• **INSTRUCTIONS TO FOLLOW**
Your answer needs to include each line of the records in which the string "lines" can be found.

• **THE DATA**
-*-
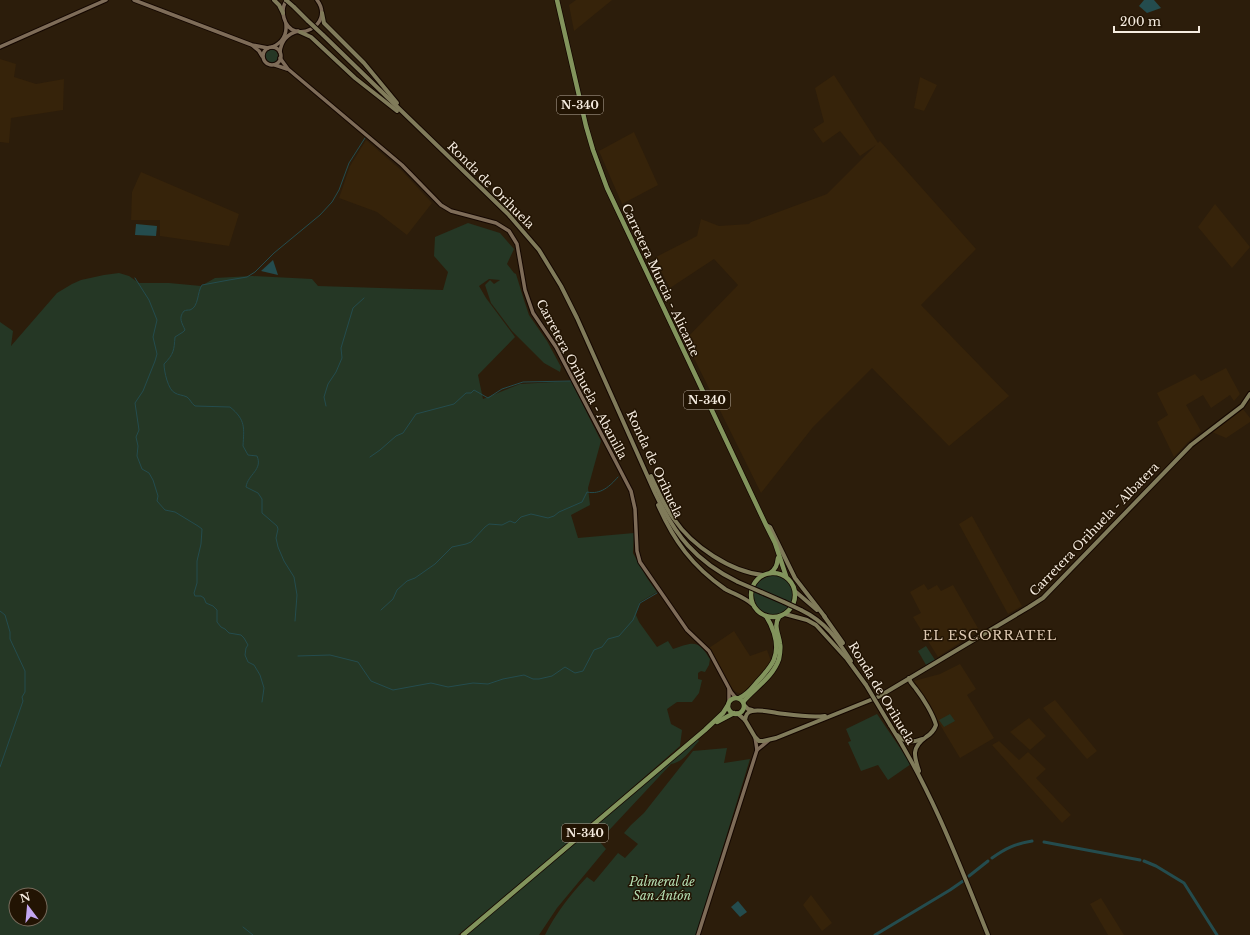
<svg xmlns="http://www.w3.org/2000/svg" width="1250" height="935" viewBox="0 0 1250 935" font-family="'Libre Baskerville',serif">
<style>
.built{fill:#36230a}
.green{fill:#253725;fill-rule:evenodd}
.water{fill:#244c4e}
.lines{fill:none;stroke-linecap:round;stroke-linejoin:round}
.stream{stroke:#244c4e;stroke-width:1}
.canal{stroke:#244c4e;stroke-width:3}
.tertiary-casing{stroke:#140700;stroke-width:5.5}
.secondary-casing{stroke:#140700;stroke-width:6}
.trunk-casing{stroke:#140700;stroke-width:6}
.tertiary{stroke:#7e6c58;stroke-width:3.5}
.secondary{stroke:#807b5a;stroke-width:4}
.trunk{stroke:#82945c;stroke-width:4.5}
.secondary-bridge-casing{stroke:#140700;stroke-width:6;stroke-linecap:butt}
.secondary-bridge{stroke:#807b5a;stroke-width:4}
.labels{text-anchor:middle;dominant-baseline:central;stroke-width:3;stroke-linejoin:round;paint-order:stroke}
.shield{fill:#221403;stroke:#b6ab9e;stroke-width:1}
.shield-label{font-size:11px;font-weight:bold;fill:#f6ece0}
.street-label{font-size:12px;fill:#f6ece0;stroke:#221403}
.park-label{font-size:12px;font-style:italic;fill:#b6e1b5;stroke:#221403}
.neighbourhood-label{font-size:13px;letter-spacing:1px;fill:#ddc8b2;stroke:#221403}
</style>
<rect width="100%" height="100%" fill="#2c1d0b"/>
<g class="built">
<path d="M576 0H612L574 31 569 5Z"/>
<path d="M0 59 16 64 14 77 36 84 64 79 63 110 11 118 9 143 0 142Z"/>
<path d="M834 75 878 143 880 141 976 249 921 305 1009 396 949 446 872 368 813 427 761 493 685 340 738 285 714 259 670 288 654 258 697 236 701 219 719 226 749 224 751 222 827 194 876 145 860 156 840 131 823 143 813 129 824 122 815 88Z"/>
<path d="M920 77 937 85 924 111 914 108Z"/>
<path d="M634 132 658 185 622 204 599 151Z"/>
<path d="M366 140 402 171 432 203 407 235 377 212 339 198 350 166Z"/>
<path d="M141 172 239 214 229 246 160 236V220H131L132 192Z"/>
<path d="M1215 204 1250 247 1232 268 1198 227Z"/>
<path d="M1226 368 1240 394 1234 401 1230 395 1211 408 1203 395 1186 405 1201 431 1188 442 1174 457 1157 422 1168 415 1157 393 1195 374 1201 381Z"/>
<path d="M1243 409 1250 418V422L1226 438 1212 432Z"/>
<path d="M972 516 1022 606 1008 614 959 524Z"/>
<path d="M924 584 928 590 937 585 941 591 953 585 979 630 938 657 913 617 921 613 910 592Z"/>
<path d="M734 631 750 656 767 650 771 661 759 678 742 694 736 692 731 687 709 648Z"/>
<path d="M960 664 976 689 967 695 994 738 960 758 914 681 940 674Z"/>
<path d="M1055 700 1097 751 1087 759 1043 708Z"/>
<path d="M1029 718 1046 736 1030 750 1010 732Z"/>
<path d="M999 741 1019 760 1028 752 1046 769 1036 778 1071 815 1064 821 1062 823 992 745Z"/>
<path d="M811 895 832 923 822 931 803 905Z"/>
<path d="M1101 898 1124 935H1108L1090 904Z"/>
</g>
<g class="green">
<circle cx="271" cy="56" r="7"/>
<path d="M468 223 500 233 514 249 507 264 514 273 516 274 524 300 529 315 547 341 561 367 560 372 544 363 512 331 491 303 485 285 490 280 494 284 500 280 489 279 479 286 486 298 515 337 478 375 483 399 520 384 571 381 601 441 588 488 590 505 571 515 578 538 634 533 633 553 647 578 657 592 640 602 636 615 639 622 657 647 668 641 673 649C693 642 698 639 710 659L709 665 705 672 701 671 698 673V679L702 680 699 693 692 702H677L667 709 671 724 682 730 680 746 586 828 458 935H0V322L13 331 11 346 57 293 72 284 81 280 104 275 119 273 129 276 139 283H169L201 286 215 278 252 276 312 279 318 286 443 290 448 272 434 256 435 237ZM16 895H40V919H16Z"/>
<path d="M771 575C786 574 797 588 792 603L755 587 760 580Z"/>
<path d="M754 592 789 607C775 624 752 613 754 592Z"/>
<path d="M926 646 935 660 926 665 918 651Z"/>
<path d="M877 714 911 764 888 780 878 765 861 771 848 742 851 741 846 729Z"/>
<path d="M950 714 955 721 944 727 939 720Z"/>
<path d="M697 739 699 741C691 749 684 762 671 764L599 841 606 849 557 908 539 935H466Z"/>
<path d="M727 748 724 763 750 759 696 935H545C555 914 571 894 587 877L594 882 618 853 625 858 638 844 624 833 631 825 644 813 693 751Z"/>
</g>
<g class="water">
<path d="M1144 0H1154L1161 8 1147 13 1139 6Z"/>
<path d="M136 224 157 226 156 236 135 235Z"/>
<path d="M273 260 278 275 261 271Z"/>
<path d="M738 901 747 912 740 917 731 907Z"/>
</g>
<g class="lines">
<g class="stream">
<path d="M135 278 149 300 157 320 153 337 157 354 155 361 143 391 135 403 139 430 136 437 138 446 137 456 142 469 149 473 153 480 158 496 157 501 165 510 175 512 198 526 202 529 201 544 197 561V583L194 593 195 596H201L204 598 206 603 213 606 217 610V622L221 627 225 629 229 633 241 635 244 638 248 645 246 648 245 655 248 662 254 665 260 675 264 688 262 702"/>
<path d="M326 406 324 397 328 384 336 372 342 358 341 348 353 308 364 298"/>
<path d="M370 457 380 450 396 436 403 433 416 414 454 404 466 393H471L474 390 488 398 502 389 523 382 571 381"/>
<path d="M381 610 393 599 397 590 407 581 415 578 435 564 452 547 466 544 471 542 485 527 489 524 502 525 510 521 515 523 521 517 531 514 548 518 554 516 559 512 582 502 587 492C601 495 610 486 618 477"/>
<path d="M0 611 5 615 10 632V639L25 671V692L22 697 23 701 0 767"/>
<path d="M295 621 297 595 294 577 284 561 278 547 276 538 278 529 277 526 262 513V499L258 493 246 487C248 474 263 470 257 456L248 455 243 446C244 428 246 420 230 407L195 406C191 403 190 399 187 397 183 395 178 395 175 393 168 390 164 371 164 364 174 354 174 350 175 337L183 332 185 330C182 323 178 318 184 311 186 310 188 310 190 310 199 307 197 292 202 285L229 280 247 277 255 272 274 253 320 215 332 202 339 190 349 163 365 138"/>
<path d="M298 656 330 655 358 662 371 681 393 690 431 683 448 687 473 683 488 684 503 679 524 675 533 679H539L552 676 565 667 575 673 583 671 594 650 602 647 608 639 619 636 633 620 640 603 657 593"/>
<path d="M243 927 253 935"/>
</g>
<g class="canal">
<path d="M1044 842 1140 860"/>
<path d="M992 858C1006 848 1015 844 1032 841"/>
<path d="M1144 861 1156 866 1184 883 1217 935"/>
<path d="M969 876 988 861"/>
<path d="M875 935 950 890 963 881"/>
</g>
<defs>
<g id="tertiary">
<path d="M134 0 252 45 268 48"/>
<path d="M287 0C283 5 282 11 284 18 292 47 336 25 317 0"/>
<path d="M253 46 259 51 262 56"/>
<path d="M0 47 106 0"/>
<path d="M272 47C282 43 287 35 286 24"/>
<circle cx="272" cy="56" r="9"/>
<path d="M280 52C281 42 287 34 298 31"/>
<path d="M280 58 288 69 402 165 441 205 451 211 496 223 509 231 517 244 525 290 533 313 556 347 631 491 635 509 637 551 640 562 687 630 709 651 731 692 736 698"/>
<path d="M275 65 287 69"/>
<path d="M729 702V689"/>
<path d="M757 750 768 741"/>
<path d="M698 935 757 750 755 737"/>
</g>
<g id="secondary">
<path d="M274 0 279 5 283 13"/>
<path d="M294 7 308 21"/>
<path d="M322 13 324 23 364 63 397 103"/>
<path d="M300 32 311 37 355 78 397 111"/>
<path d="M323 35 508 214 539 250 561 286 577 318 655 493C675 535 695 561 738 582"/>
<path d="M651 476C658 491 664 506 674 519 692 546 731 572 763 575"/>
<path d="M658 505C674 541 692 566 725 589 734 594 744 597 752 604"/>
<path d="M766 525 770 527 795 578 825 617"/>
<path d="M761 592 784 602"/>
<path d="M796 592 817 610"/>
<path d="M801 610C826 622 837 639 851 661"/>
<path d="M785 614 807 620 816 625 847 659 866 685"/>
<path d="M824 616 843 643"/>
<path d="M909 678C910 683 913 685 916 689 923 698 933 714 936 725 934 731 931 734 926 737 911 748 914 756 919 771"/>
<path d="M744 705 748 709 752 710"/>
<path d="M737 713 745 720 755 737 759 741H763L776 738 878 697 1029 607 1043 598 1191 445 1242 406 1250 394"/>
<path d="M745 720C746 715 747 712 752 711 760 709 770 712 777 713 793 715 809 718 825 716"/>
<path d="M890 725C932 791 959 863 988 935"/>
<path d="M897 735C906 743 912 743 922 739"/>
</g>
<g id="trunk">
<path d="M557 0 586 126 593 150 607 188 766 525 775 543 786 576"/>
<circle cx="773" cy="595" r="22"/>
<path d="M770 573C776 569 777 565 778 558"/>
<path d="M739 698C747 695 752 688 757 682 772 666 781 656 774 633 772 627 770 622 766 616"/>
<circle cx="736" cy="706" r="8"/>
<path d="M743 702C755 688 773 677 779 659 780 654 781 649 780 644 779 634 773 626 779 617"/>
<path d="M717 722 734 713"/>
<path d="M463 935 705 730 723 713 728 705"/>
</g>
</defs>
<use href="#tertiary" class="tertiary-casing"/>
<use href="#secondary" class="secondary-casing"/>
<use href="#trunk" class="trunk-casing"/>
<use href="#tertiary" class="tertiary"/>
<use href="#secondary" class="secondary"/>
<use href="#trunk" class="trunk"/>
<defs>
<g id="secondary-bridge">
<path d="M286 0 294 7"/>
<path d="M308 21 323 35"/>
<path d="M738 582 761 592"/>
<path d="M784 602 801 610"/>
<path d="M866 685 890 725"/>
</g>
</defs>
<use href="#secondary-bridge" class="secondary-bridge-casing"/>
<use href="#secondary-bridge" class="secondary-bridge"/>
</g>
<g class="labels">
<g class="shield">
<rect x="557" y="96" width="46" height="18" rx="3"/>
<rect x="684" y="391" width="46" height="18" rx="3"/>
<rect x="562" y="824" width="46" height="18" rx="3"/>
</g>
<g class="shield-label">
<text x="580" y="105">N-340</text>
<text x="707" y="400">N-340</text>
<text x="585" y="833">N-340</text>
</g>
<g class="street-label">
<text transform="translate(491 185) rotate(45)">Ronda de Orihuela</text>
<text transform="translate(661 280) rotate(65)">Carretera Murcia - Alicante</text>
<text transform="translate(582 379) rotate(62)">Carretera Orihuela - Abanilla</text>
<text transform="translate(655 464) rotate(65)">Ronda de Orihuela</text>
<text transform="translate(1094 529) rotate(-46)">Carretera Orihuela - Albatera</text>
<text transform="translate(882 693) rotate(59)">Ronda de Orihuela</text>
</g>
<g class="park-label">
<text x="662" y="881">Palmeral de<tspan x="662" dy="14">San Antón</tspan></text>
</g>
<g class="neighbourhood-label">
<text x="990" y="635">EL ESCORRATEL</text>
</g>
</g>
<g transform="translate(28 907) rotate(344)"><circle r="19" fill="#221403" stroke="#776a5b"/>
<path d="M0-3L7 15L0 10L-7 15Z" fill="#c3a7f2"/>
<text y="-6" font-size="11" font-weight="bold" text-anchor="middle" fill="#f6ece0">N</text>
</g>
<path d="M1114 26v6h85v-6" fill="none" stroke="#f6ece0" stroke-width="2"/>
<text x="1120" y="26" font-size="12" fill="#f6ece0" stroke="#221403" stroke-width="3" paint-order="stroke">200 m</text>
</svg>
-*-
• **ANSWER FOR THE TASK**
.lines{fill:none;stroke-linecap:round;stroke-linejoin:round}
<g class="lines">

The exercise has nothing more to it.